Sommaruga Carlo · Ständerat · Genf · Sozialdemokratische Fraktion · 2023-09-28

Wortprotokoll

Je crois que le rapporteur a clairement synthétisé le message et la voie qu'il convient d'emprunter.

Je suis aussi de ceux qui ont voté contre la motion qui nous vient du Conseil national, parce qu'il s'agit effectivement d'un instrument qui n'est pas adapté. Par contre, la volonté qu'il y a derrière est - je pense - intéressante, c'est-à-dire que la commission du Conseil national voulait avoir une décision politique du Parlement, qui puisse venir en soutien au Conseil fédéral lors de la phase "terminale" des entretiens exploratoires et au début du mandat de négociation. En effet, à la fin de cette phase des entretiens exploratoires, l'Union européenne a demandé qu'il y ait, avant le début des négociations, une déclaration commune. Celle-ci est nécessaire, si j'ai bien compris jusqu'à maintenant les déclarations du commissaire en charge du dossier, le vice-président de la Commission, pour que l'Union européenne adopte elle-même ou confirme le mandat de négociation. Il s'agira donc, pour le Conseil fédéral, de définir avec l'Union européenne le contenu de cette déclaration commune. Il est, à mon avis, extrêmement important que cette position du Conseil fédéral soit soutenue politiquement par les chambres, dans la mesure où il faudrait éviter une situation où le Conseil fédéral s'engage dans la voie de la négociation, ce qu'une grande majorité attend, sans appui déclaré du Parlement.

L'instrument de l'arrêté n'est pas approprié, parce que cela prend énormément de temps. Il est problématique. Mais je reste persuadé que, dans cette phase, nous avons la possibilité, comme d'ailleurs les élus du Conseil national, et en collaboration avec le Département fédéral des affaires étrangères, de faire une déclaration de notre conseil - et de l'autre conseil -, qui expose les majorités sur un thème, et de soutenir ainsi le Conseil fédéral. Une déclaration, ce n'est pas un mandat donné au Conseil fédéral, c'est simplement une déclaration politique. Nous avons fait de telles déclarations dans le cadre de la crise des banques avec les Etats-Unis, nous l'avons fait également au début de la guerre d'agression de la Russie contre l'Ukraine, on peut imaginer le faire également dans un dossier extrêmement important pour notre avenir, à savoir les relations avec l'Union européenne.

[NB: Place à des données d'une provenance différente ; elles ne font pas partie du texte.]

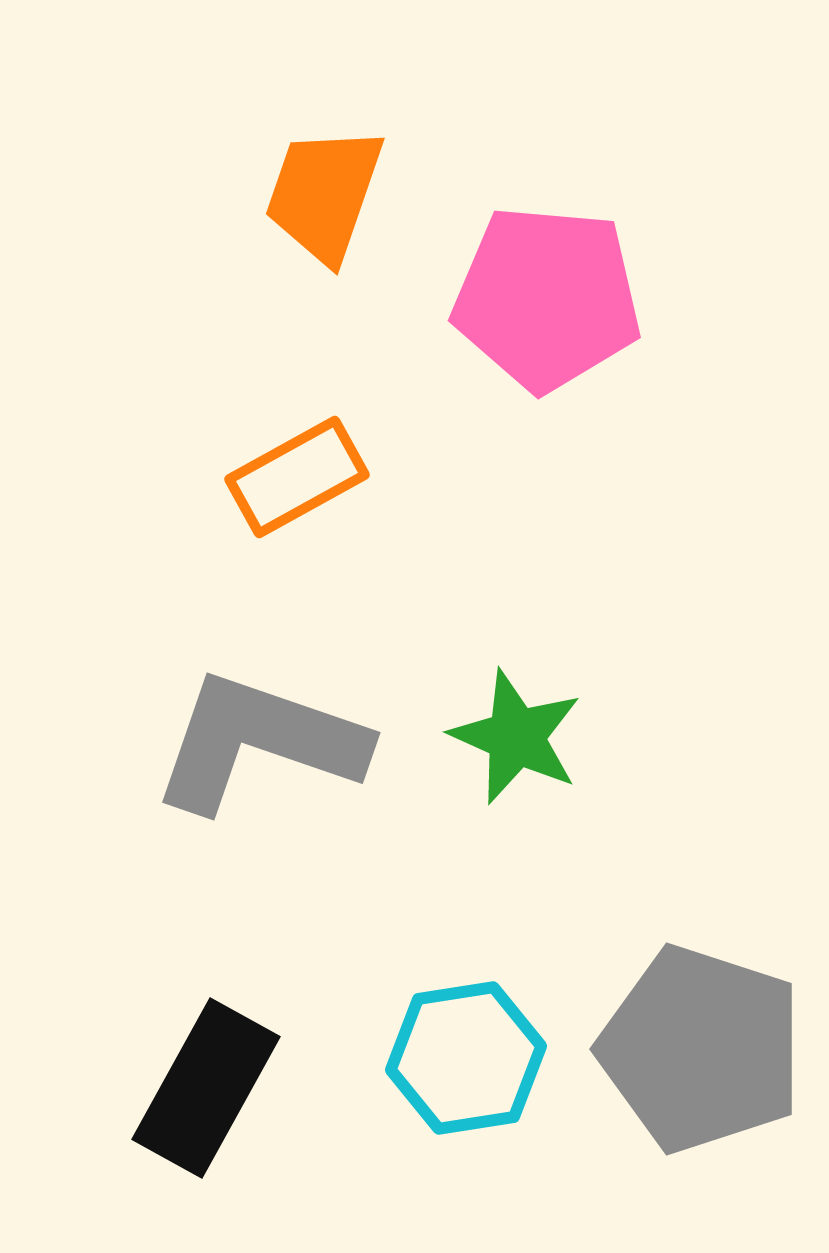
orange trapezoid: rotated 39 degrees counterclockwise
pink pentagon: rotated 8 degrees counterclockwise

D'une certaine manière, il est donc vrai que la balle est dans le camp du Conseil fédéral, puisque c'est lui qui est en train de mener les entretiens exploratoires et que c'est lui qui va adopter le mandat de négociation après les consultations d'usage auprès des Commissions de politique extérieure et des cantons. Mais la balle est aussi dans le camp du Parlement, dans la mesure où l'on peut donner un message politique pour renforcer la position du Conseil fédéral, le moment venu.